A key part of the hypothetical savings could be fewer database administrators (DBAs). Here Ellison is treading on slippery ground. The DBA is part of the company's well-entrenched market position. Knowing both Oracle and a particular company's implementation of it allows selected DBAs to be paid more than the president of the United States. For the CIO considering an upgrade to the company's database, Oracle is unapologetically promising savings by building in automated administrative and management functions. "It's not surprising that our industry matures and becomes less labor intensive," Ellison says.
Oracle's partners echoed that theme. "Our industry is way too complex," Sun Microsystems CEO Scott McNealy told the OracleWorld audience. "It's too expensive to deliver the services we're delivering today. There is an order of magnitude way too many employees delivering functionality that we're delivering."
HP: We Do Grids, Too
Another big, struggling company, HP, also sent its highest executive. CEO Carly Fiorina put her own spin on the grid: "When I hear other people preach about the path to grid and say that standardization is the path, my hype meter goes off," she said. "The grid is about a whole lot more than a single rack and a lot of servers. We are focused squarely on the management and execution of grid services. This is where we intend to make a major contribution."
Ironically, for all the professed solidarity of Sun and HP -- and the companies are working closely with Oracle -- it is much cheaper hardware that seems to be driving the shift to the grid. As racks of cheap Intel or Linux boxes continue to drop in price and be available in blade form factors, Oracle is betting that people like Matthew Cockerill, of BioMed Central, will continue to use Oracle.
As Cockerill explained at OracleWorld, BioMed Central has some 70GB of data online and 250,000 users.

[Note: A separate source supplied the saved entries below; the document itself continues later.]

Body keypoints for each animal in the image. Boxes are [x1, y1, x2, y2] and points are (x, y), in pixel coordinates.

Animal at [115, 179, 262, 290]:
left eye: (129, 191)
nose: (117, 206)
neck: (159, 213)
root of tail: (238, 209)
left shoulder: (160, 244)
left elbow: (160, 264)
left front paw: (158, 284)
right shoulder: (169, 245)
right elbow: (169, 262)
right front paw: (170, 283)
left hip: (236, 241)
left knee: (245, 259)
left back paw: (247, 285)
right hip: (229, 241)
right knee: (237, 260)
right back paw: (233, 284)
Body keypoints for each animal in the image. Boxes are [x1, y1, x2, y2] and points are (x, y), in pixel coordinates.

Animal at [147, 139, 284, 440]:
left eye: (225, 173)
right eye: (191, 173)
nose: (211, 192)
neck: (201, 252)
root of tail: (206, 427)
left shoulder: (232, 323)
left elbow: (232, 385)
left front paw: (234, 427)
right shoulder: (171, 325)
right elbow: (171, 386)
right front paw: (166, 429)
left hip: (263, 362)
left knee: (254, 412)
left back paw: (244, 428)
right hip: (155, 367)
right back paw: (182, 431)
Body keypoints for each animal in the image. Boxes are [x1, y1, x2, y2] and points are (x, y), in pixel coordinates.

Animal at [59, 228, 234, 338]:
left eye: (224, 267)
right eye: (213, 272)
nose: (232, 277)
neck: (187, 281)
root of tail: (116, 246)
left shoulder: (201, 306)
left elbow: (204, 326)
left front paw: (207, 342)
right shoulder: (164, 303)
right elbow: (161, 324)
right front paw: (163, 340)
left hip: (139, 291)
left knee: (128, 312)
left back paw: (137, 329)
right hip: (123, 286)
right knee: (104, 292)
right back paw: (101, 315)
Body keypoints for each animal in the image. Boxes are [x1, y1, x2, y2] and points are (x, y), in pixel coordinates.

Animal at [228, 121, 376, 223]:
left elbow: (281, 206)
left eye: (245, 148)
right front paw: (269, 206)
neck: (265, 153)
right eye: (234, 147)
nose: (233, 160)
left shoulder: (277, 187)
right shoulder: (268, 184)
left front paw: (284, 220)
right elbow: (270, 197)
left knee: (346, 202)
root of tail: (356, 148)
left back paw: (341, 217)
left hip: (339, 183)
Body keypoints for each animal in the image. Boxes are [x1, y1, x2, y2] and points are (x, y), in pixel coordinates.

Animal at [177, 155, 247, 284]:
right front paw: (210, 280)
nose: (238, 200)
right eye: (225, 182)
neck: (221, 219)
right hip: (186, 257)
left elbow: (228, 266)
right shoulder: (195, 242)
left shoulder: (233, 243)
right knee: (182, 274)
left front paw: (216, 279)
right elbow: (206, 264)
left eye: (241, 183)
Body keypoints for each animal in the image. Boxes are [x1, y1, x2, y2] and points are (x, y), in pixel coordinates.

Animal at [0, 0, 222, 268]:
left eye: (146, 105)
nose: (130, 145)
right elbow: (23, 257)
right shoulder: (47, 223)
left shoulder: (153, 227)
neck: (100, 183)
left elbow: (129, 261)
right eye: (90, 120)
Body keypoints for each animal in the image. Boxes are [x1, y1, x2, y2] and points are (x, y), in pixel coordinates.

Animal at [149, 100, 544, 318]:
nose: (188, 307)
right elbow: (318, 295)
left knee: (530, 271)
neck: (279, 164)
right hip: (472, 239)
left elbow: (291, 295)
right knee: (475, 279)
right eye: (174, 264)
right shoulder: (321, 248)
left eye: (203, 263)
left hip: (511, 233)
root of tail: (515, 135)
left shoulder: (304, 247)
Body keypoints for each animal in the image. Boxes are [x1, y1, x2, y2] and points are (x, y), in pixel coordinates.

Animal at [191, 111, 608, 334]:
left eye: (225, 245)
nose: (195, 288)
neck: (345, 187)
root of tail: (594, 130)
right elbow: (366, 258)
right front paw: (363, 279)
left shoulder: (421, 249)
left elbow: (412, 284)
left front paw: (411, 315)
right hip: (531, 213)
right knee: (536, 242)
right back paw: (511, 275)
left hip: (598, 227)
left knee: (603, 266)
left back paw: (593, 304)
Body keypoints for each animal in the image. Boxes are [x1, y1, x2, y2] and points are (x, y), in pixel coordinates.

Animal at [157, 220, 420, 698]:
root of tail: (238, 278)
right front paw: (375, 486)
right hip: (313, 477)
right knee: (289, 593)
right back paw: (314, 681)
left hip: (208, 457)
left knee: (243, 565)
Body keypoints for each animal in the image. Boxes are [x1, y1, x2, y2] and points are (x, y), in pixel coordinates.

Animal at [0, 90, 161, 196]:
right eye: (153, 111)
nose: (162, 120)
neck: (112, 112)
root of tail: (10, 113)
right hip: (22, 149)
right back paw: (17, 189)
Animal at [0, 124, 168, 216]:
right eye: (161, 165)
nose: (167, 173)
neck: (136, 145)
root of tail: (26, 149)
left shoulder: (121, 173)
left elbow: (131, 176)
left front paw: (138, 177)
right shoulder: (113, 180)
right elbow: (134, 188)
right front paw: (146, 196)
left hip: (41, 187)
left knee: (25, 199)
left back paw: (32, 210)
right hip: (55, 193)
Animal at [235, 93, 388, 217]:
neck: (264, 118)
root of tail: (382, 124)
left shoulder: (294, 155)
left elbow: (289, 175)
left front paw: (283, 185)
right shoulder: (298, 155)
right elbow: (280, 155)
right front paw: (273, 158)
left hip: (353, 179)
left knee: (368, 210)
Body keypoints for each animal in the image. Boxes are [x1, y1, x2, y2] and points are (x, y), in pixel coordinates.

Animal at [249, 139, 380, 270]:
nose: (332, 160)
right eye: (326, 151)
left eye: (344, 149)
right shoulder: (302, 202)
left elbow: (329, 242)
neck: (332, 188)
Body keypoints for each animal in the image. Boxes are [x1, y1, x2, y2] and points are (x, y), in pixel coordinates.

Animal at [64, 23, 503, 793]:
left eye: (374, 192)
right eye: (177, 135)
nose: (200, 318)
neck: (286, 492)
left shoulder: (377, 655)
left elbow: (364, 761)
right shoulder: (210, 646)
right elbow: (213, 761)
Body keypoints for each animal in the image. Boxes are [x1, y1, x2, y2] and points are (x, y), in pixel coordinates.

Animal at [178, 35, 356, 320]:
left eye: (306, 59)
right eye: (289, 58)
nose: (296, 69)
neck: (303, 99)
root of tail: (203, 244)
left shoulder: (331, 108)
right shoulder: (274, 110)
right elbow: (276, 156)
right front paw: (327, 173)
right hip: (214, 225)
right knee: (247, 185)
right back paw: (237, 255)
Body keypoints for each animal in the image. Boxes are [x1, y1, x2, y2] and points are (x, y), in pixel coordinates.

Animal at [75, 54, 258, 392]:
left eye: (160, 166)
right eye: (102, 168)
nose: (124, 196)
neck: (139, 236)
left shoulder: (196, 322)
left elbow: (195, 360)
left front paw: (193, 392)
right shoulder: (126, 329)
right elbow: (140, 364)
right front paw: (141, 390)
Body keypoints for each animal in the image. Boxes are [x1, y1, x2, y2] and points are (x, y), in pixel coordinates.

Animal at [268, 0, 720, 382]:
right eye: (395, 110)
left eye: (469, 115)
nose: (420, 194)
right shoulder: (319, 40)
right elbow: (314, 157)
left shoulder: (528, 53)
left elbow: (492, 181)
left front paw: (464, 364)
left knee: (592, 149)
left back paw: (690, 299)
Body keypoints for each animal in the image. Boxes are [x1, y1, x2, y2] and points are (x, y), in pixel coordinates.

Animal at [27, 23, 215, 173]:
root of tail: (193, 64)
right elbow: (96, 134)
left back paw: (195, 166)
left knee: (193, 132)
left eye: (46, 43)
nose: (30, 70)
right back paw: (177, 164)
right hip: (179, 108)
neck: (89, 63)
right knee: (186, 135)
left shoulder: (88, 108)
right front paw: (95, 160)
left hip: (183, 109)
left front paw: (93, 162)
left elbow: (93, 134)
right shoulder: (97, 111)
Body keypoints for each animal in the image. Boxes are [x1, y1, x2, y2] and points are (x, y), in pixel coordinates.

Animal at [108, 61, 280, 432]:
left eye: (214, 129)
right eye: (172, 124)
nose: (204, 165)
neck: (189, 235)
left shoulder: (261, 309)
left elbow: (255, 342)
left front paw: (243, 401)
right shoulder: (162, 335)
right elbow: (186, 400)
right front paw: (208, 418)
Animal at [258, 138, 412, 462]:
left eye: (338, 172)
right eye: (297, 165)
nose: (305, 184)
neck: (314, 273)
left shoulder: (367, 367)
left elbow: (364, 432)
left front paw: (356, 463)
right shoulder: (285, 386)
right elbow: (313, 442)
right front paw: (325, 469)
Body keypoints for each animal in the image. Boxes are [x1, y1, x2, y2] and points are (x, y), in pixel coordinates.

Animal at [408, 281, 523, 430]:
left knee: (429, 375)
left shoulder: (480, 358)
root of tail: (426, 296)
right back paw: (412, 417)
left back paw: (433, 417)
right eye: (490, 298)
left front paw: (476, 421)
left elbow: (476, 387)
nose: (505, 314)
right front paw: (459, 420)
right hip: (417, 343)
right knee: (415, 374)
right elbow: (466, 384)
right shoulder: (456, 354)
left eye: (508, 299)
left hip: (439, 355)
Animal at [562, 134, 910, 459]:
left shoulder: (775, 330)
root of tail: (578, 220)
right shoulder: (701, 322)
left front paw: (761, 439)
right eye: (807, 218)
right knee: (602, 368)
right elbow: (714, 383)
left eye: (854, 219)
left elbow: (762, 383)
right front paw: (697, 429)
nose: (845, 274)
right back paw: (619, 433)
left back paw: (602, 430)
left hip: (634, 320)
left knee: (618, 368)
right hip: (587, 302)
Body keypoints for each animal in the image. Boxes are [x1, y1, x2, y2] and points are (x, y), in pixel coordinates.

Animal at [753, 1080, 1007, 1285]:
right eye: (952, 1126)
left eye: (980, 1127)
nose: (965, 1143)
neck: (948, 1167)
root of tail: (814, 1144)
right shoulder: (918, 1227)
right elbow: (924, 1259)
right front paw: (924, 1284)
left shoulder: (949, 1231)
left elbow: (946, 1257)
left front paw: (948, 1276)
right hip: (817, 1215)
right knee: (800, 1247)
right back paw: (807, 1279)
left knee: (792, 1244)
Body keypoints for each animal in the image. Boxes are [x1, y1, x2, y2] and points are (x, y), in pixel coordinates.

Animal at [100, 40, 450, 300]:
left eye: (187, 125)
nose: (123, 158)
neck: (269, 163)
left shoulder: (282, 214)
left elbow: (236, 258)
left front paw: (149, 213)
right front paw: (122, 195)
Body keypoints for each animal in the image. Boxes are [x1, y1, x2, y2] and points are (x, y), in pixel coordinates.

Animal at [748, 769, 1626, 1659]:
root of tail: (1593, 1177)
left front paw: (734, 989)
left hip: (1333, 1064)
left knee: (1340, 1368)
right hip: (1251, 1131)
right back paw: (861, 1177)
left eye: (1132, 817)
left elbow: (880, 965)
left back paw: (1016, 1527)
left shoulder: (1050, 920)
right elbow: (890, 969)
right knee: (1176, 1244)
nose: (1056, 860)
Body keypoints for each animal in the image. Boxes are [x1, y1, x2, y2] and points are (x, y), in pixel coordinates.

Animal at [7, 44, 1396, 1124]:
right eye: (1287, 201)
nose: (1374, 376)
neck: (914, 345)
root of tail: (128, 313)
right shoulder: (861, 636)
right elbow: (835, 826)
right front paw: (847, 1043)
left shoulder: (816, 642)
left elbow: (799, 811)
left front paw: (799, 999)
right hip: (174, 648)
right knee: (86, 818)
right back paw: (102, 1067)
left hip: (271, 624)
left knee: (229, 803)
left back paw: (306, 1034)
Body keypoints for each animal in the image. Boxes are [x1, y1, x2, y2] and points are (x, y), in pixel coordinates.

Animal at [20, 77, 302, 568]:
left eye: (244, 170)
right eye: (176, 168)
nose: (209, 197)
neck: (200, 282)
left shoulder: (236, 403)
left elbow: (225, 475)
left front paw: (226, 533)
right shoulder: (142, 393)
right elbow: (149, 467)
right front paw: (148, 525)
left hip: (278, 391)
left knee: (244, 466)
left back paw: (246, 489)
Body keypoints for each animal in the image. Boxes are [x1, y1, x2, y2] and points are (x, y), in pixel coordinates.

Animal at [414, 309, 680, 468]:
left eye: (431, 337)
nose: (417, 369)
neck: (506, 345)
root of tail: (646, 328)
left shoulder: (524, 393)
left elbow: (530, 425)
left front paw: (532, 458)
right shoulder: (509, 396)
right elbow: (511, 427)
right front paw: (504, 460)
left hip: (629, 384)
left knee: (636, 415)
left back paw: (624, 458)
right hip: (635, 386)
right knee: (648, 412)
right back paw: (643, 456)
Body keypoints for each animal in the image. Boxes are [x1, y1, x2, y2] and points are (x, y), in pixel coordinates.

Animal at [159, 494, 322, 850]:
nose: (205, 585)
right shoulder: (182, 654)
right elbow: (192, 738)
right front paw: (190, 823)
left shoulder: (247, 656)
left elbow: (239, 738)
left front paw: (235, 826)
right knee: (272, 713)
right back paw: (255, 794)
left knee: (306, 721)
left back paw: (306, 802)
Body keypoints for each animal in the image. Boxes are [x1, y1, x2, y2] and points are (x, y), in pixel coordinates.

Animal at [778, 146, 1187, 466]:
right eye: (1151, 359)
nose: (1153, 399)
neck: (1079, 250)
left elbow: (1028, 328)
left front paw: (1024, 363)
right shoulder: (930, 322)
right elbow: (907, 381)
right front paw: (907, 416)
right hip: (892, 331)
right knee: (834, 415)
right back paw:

For him, the combination of XML in Oracle simplifies serving up data to 15,000 simultaneous users: The XML tags can show every strange German or Scandinavian character, and enable text searches on the full name of a journal or an abbreviated name. Keeping everything in Oracle, he said, simplified the management of the mountain of articles, images, PDFs, and movies on the site. There are no discrepancies between a database and a file system; instead, everything is in a data repository.
What Do Scientists Want?
Of course, it's by no means clear if people outside Oracle are as excited by the grid. Even Oracle's handpicked speakers conceded that in off-guard moments. Peter Smith, director of discovery research applications at Wyeth Research, is a fan of Oracle and disparaged the storage of critical data in a nonauditable file like an Excel spreadsheet. But it's not clear when he'll migrate to 10g. "The cost to move from 8 to 9 is huge," Smith said. "We have to validate everything again."
In part, Oracle's strategy seems designed to have scientists using tools from third-party developers -- Rosetta Biosoftware, Spotfire, MDL, Accelrys, Applied Biosystems, Agilent, and others -- to gather and analyze data. That scenario is plausible: As the pressure to streamline the scientific workflow increases, the manifold inefficiencies could become more apparent to scientists and the people who pay their salaries.
Still, the complexity of Oracle and the learning curves associated with applications built on top of Oracle should not be underestimated. "Will the scientists use Oracle?" asks Srinivasan Seshadri, CEO of Strand Genomics. "I'm not convinced."